Mehr Lärm über Altreu

Winkelhausen wischt mit der kräftigen Hand über den Bürotisch und stösst bald einmal zu seinem persönlichen Hauptargument vor: Er fürchtet, die Flugzeuge würden vermehrt und tiefer über Altreu fliegen und dem Storchendorf, in dem er aufgewachsen ist, mehr Lärm bringen. Der Flughafen kann da noch lange das Gegenteil behaupten. Die Fronten sind verhärtet. Viel Vertrauen scheint es zwischen dem Flughafen und seinen Gegnern nicht zu geben. Winkelhausen spricht von einer diffusen Informationspolitik. «Es ist zusammengerechnet worden, bis alles passt», kommentiert er die Zahlen des Flughafens.

Warum er sich so sehr engagiert, das weiss Simon Winkelhausen nicht genau. Unzählige Stunden hat der Elektroingenieur für den Widerstand gegen die Pistenverlängerung seit dem Paukenschlag im Mai aufgewendet. Damals kehrte der frisch gewählte Baudirektor Roland Fürst die Planungen seines Vorgängers um 180 Grad um. Statt der zuvor favorisierten Erweiterung nach Westen, wo die Archstrasse im Weg liegt, steht jetzt wieder die Osterweiterung im Vordergrund. Winkelhausen engagierte sich spontan, als er von den Plänen hörte, die sein Dorf ungleich mehr betreffen. Er schrieb den Regierungsräten, er stellte Fragen, er gründete gemeinsam mit weiteren Mitstreitern das Komitee und organisierte eine Informationsveranstaltung. Dort sprach er vor weit über 200 Personen, er erhielt viel Spontanapplaus, wenn er gegen den Flughafen sprach.
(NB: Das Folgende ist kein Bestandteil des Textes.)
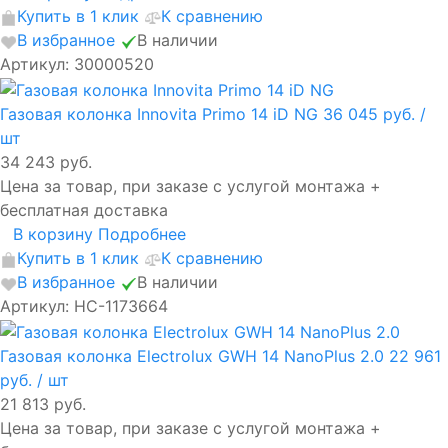
Купить в 1 клик
К сравнению
В избранное
В наличии
Артикул: 30000520
Газовая колонка Innovita Primo 14 iD NG
36 045 руб.
/
шт
34 243 руб.
Цена за товар, при заказе с услугой монтажа +
бесплатная доставка
В корзину
Подробнее
Купить в 1 клик
К сравнению
В избранное
В наличии
Артикул: НС-1173664
Газовая колонка Electrolux GWH 14 NanoPlus 2.0
22 961
руб.
/ шт
21 813 руб.
Цена за товар, при заказе с услугой монтажа +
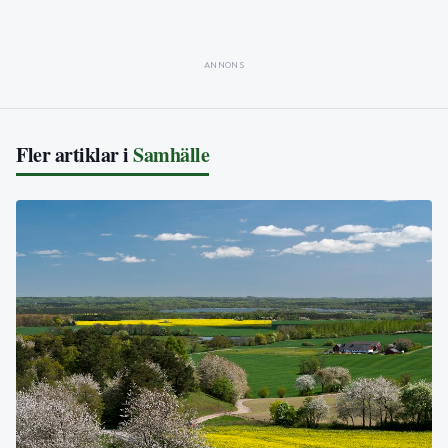
ANNONS
Fler artiklar i
Samhälle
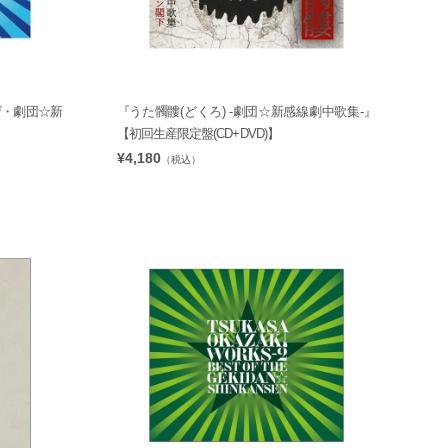
ザ・劇団☆新
『うた髑髏(どくろ) -劇団☆新感線劇中歌集-』
【初回生産限定盤(CD+DVD)】
¥4,180
（税込）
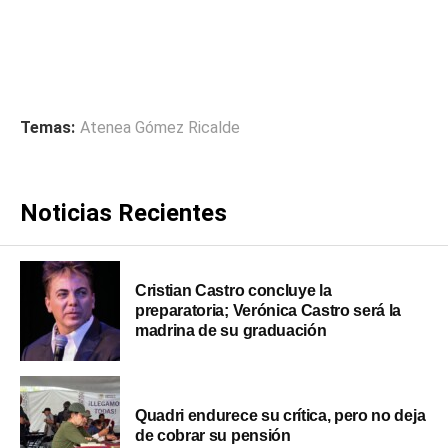
Temas:
Atenea Gómez Ricalde
Noticias Recientes
Cristian Castro concluye la
preparatoria; Verónica Castro será la
madrina de su graduación
Quadri endurece su crítica, pero no deja
de cobrar su pensión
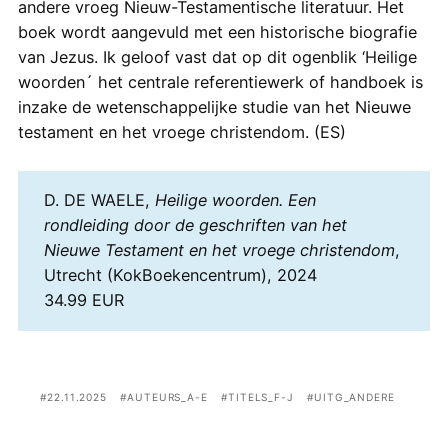
andere vroeg Nieuw-Testamentische literatuur. Het
boek wordt aangevuld met een historische biografie
van Jezus. Ik geloof vast dat op dit ogenblik ‘Heilige
woorden´ het centrale referentiewerk of handboek is
inzake de wetenschappelijke studie van het Nieuwe
testament en het vroege christendom. (ES)
D. DE WAELE,
Heilige woorden. Een
rondleiding door de geschriften van het
Nieuwe Testament en het vroege christendom
,
Utrecht (KokBoekencentrum), 2024
34.99 EUR
22.11.2025
AUTEURS_A-E
TITELS_F-J
UITG_ANDERE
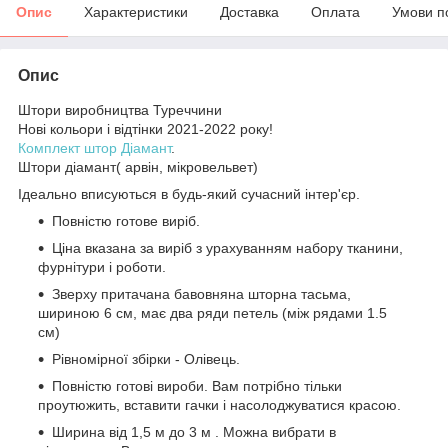
Опис
Характеристики
Доставка
Оплата
Умови п
Опис
Штори виробництва Туреччини
Нові кольори і відтінки 2021-2022 року!
Комплект штор Діамант
.
Штори діамант( арвін, мікровельвет)
Ідеально вписуються в будь-який сучасний інтер'єр.
Повністю готове виріб.
Ціна вказана за виріб з урахуванням набору тканини,
фурнітури і роботи.
Зверху притачана бавовняна шторна тасьма,
шириною 6 см, має два ряди петель (між рядами 1.5
см)
Рівномірної збірки - Олівець.
Повністю готові вироби. Вам потрібно тільки
проутюжить, вставити гачки і насолоджуватися красою.
Ширина від 1,5 м до 3 м . Можна вибрати в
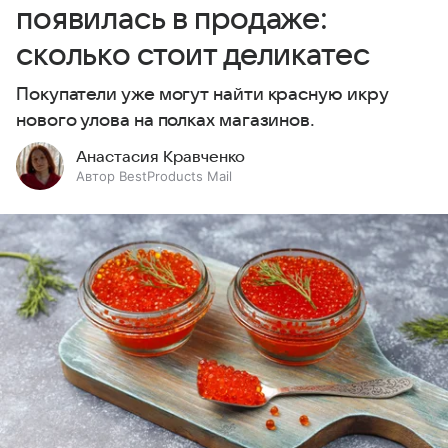
появилась в продаже:
сколько стоит деликатес
Покупатели уже могут найти красную икру
нового улова на полках магазинов.
Анастасия Кравченко
Автор BestProducts Mail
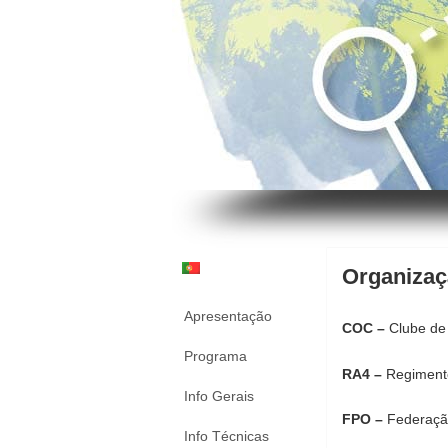
Organiza
Apresentação
COC –
Clube de
Programa
RA4 –
Regimento
Info Gerais
FPO –
Federaçã
Info Técnicas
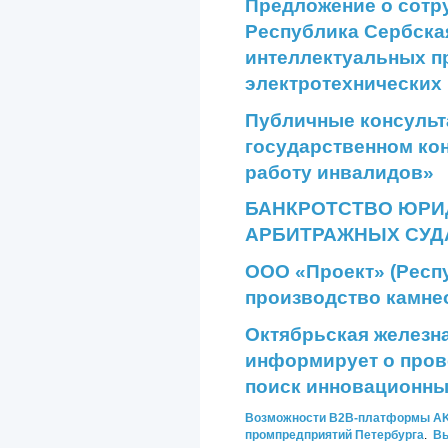
Предложение о сотру
Республика Сербская
интеллектуальных 
электротехнических
Публичные консульт
государственном кон
работу инвалидов»
БАНКРОТСТВО ЮРИД
АРБИТРАЖНЫХ СУД
ООО «Проект» (Респ
производство камн
Октябрьская железн
информирует о пров
поиск инновационн
Возможности
B2B-платформы A
промпредприятий Петербурга
.
Вы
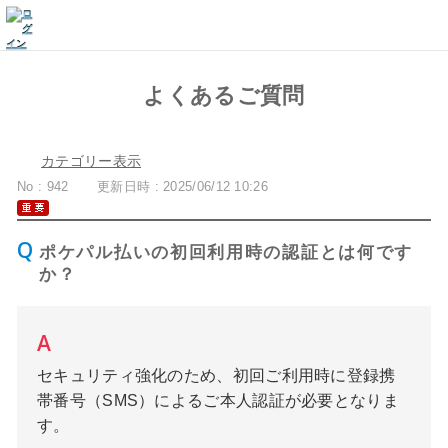
よくあるご質問
カテゴリー表示
No : 942
更新日時 : 2025/06/12 10:26
ポケパル払いの初回利用時の認証とは何です
か？
セキュリティ強化のため、初回ご利用時に登録携
帯番号（SMS）によるご本人認証が必要となりま
す。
Nein, persönlich profitiere er gar nicht vom Engagement, sagt der 50-Jährige. Im Gegenteil. Er hat eine Firma mit zehn Angestellten, er hat Familie. Er hätte genug zu tun. Aber er habe sich halt einfach immer engagiert, sagt Winkelhausen. Mit 28 sass er im Gemeinderat, später im Kantonsrat. Er war immer in Vereinen aktiv.

«Inzwischen wird mit härteren Bandagen gekämpft», beobachtet der Elektroingenieur. Er musste schon Stunden aufwenden, um abzuwehren, dass die Polizei die grossen Plakate entfernt, die entlang der grossen Strassen in der Region stehen. Flughafen-Befürworter hatten sich bei der Polizei gemeldet. Und auch Winkelhausen selbst will mit dem Komitee in den nächsten Monaten möglichst viel Druck machen. Denn sobald sich die Regierung erst einmal für die Pistenverlängerung entschieden habe, dann beginnt das entscheidende Verfahren auf Bundesebene. «Die Einflussmöglichkeit für die Region wird dann ungleich schwieriger», sagt er.
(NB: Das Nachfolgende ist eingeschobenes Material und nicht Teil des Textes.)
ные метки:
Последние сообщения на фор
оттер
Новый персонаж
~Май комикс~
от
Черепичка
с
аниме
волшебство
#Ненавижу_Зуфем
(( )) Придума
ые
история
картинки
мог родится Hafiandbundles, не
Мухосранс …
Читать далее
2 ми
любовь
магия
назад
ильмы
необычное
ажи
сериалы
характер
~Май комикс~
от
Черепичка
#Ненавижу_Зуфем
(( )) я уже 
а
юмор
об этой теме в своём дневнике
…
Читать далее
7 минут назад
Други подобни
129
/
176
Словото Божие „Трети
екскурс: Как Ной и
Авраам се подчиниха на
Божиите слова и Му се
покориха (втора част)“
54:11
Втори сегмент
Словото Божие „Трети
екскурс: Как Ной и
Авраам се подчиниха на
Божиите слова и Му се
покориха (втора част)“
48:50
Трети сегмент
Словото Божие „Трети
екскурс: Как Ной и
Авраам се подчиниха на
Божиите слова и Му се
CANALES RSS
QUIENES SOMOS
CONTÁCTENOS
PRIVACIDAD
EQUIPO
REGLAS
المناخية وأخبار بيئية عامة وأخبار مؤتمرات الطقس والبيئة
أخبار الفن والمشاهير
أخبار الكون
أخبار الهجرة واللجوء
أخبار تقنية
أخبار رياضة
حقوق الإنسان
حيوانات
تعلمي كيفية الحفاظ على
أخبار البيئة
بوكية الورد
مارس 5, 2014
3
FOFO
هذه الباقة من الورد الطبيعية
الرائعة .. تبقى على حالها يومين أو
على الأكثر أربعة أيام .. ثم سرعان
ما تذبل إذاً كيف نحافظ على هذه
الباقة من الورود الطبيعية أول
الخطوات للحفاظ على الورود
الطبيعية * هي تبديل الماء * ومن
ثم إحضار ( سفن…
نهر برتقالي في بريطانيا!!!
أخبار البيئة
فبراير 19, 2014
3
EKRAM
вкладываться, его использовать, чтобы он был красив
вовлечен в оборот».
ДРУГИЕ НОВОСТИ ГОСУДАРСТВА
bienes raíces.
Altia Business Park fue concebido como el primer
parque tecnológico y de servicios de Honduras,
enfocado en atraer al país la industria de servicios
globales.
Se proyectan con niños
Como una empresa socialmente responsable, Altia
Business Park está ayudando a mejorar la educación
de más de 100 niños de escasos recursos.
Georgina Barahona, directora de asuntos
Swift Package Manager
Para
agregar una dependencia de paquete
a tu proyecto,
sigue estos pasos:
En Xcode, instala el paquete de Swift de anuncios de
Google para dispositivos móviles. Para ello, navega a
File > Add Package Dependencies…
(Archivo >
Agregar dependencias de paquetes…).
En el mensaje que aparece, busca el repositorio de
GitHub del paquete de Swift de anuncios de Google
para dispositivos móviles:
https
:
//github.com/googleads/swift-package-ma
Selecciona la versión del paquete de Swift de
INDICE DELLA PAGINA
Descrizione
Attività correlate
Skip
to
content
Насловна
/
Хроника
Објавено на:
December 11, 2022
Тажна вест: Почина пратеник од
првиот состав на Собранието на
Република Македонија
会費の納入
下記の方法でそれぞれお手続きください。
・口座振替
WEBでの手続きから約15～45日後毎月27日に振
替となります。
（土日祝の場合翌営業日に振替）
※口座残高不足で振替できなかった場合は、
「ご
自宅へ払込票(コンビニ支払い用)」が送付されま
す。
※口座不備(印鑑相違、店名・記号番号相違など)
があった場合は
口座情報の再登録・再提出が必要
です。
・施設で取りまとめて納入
Winkelhausen blickt durch ein grosses Fenster aus seinem Büro in die Werkhalle seines Betriebes hinunter. Zehn Mitarbeitende sind hier tätig. Sie verchromen Zahnräder für Velos oder Walzen für die Lebensmittelindustrie. Er wäre der Letzte, der sich gegen den Ausbau wehren würde, «wenn dieser der Wirtschaft bringen würde, was die Flughafenpromotoren vorrechnen», sagt der 50-Jährige.